Problem to solve: Please copy the data below exactly, from its first line through the line holding "d_ff df1(.clk(clk),.D(out1),.Q(q1), .Q_bar(q_bar1));", and skip the pictures.
*** Supplied data ***
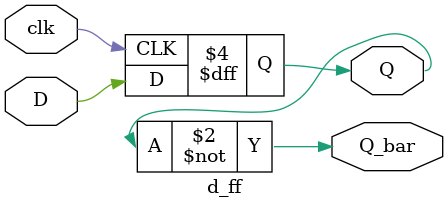
<source format=v>
module top_module (
    input clk,
    input x,
    output z
); 
	wire out1,out2,out3,q1,q2,q3, q_bar1,q_bar2,q_bar3;
    assign out1=x^q1;
    assign out2=x&q_bar2;
    assign out3=x|q_bar3;
    assign z=~(q1|q2|q3);
        
    d_ff df1(.clk(clk),.D(out1),.Q(q1), .Q_bar(q_bar1));
    d_ff df2(.clk(clk),.D(out2),.Q(q2), .Q_bar(q_bar2));
    d_ff df3(.clk(clk),.D(out3),.Q(q3), .Q_bar(q_bar3));
    
endmodule
module d_ff(input clk, input D, output Q,output Q_bar);
    initial Q=1'b0;
    
    always@(posedge clk)
        Q<=D;
    assign Q_bar=~Q;
endmodule
</source>
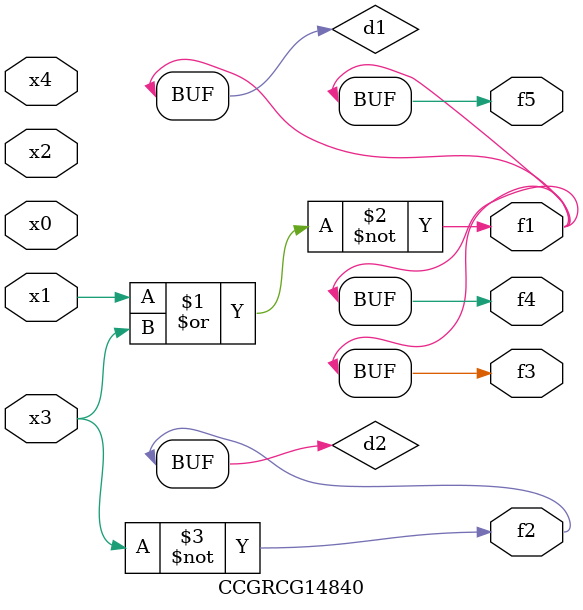
<source format=v>
module CCGRCG14840(
	input x0, x1, x2, x3, x4,
	output f1, f2, f3, f4, f5
);

	wire d1, d2;

	nor (d1, x1, x3);
	not (d2, x3);
	assign f1 = d1;
	assign f2 = d2;
	assign f3 = d1;
	assign f4 = d1;
	assign f5 = d1;
endmodule

</source>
***
Output for this exercise:
<source format=v>
module top_module (
    input clk,
    input x,
    output z
); 
	wire out1,out2,out3,q1,q2,q3, q_bar1,q_bar2,q_bar3;
    assign out1=x^q1;
    assign out2=x&q_bar2;
    assign out3=x|q_bar3;
    assign z=~(q1|q2|q3);
        
    d_ff df1(.clk(clk),.D(out1),.Q(q1), .Q_bar(q_bar1));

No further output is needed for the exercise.